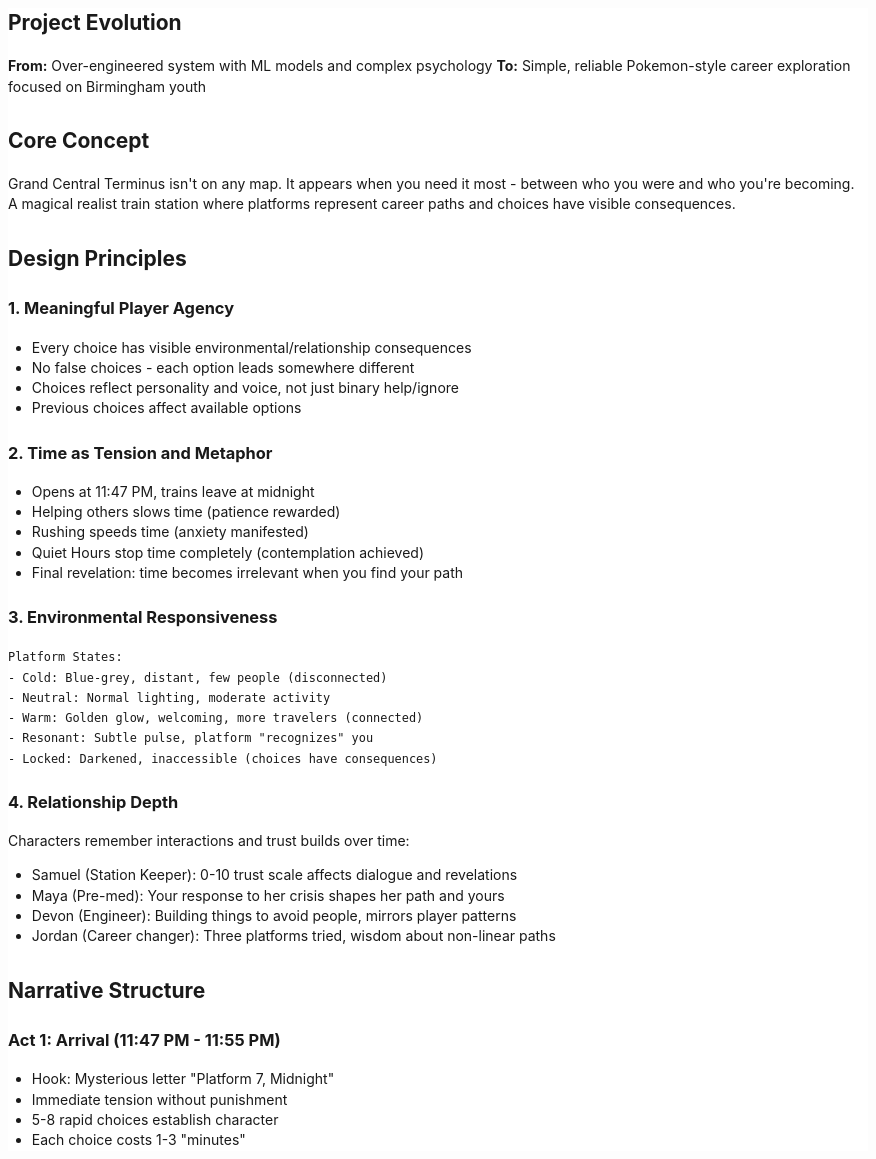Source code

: ## Project Evolution
**From:** Over-engineered system with ML models and complex psychology
**To:** Simple, reliable Pokemon-style career exploration focused on Birmingham youth

## Core Concept
Grand Central Terminus isn't on any map. It appears when you need it most - between who you were and who you're becoming. A magical realist train station where platforms represent career paths and choices have visible consequences.

## Design Principles

### 1. Meaningful Player Agency
- Every choice has visible environmental/relationship consequences
- No false choices - each option leads somewhere different
- Choices reflect personality and voice, not just binary help/ignore
- Previous choices affect available options

### 2. Time as Tension and Metaphor
- Opens at 11:47 PM, trains leave at midnight
- Helping others slows time (patience rewarded)
- Rushing speeds time (anxiety manifested)
- Quiet Hours stop time completely (contemplation achieved)
- Final revelation: time becomes irrelevant when you find your path

### 3. Environmental Responsiveness
```
Platform States:
- Cold: Blue-grey, distant, few people (disconnected)
- Neutral: Normal lighting, moderate activity
- Warm: Golden glow, welcoming, more travelers (connected)
- Resonant: Subtle pulse, platform "recognizes" you
- Locked: Darkened, inaccessible (choices have consequences)
```

### 4. Relationship Depth
Characters remember interactions and trust builds over time:
- Samuel (Station Keeper): 0-10 trust scale affects dialogue and revelations
- Maya (Pre-med): Your response to her crisis shapes her path and yours
- Devon (Engineer): Building things to avoid people, mirrors player patterns
- Jordan (Career changer): Three platforms tried, wisdom about non-linear paths

## Narrative Structure

### Act 1: Arrival (11:47 PM - 11:55 PM)
- Hook: Mysterious letter "Platform 7, Midnight"
- Immediate tension without punishment
- 5-8 rapid choices establish character
- Each choice costs 1-3 "minutes"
_ _ _ _ _
*Task details*.
What lines of the preceding data include the string "consequences"? Pull them out.

*Response to the exercise*.
Grand Central Terminus isn't on any map. It appears when you need it most - between who you were and who you're becoming. A magical realist train station where platforms represent career paths and choices have visible consequences.
- Every choice has visible environmental/relationship consequences
- Locked: Darkened, inaccessible (choices have consequences)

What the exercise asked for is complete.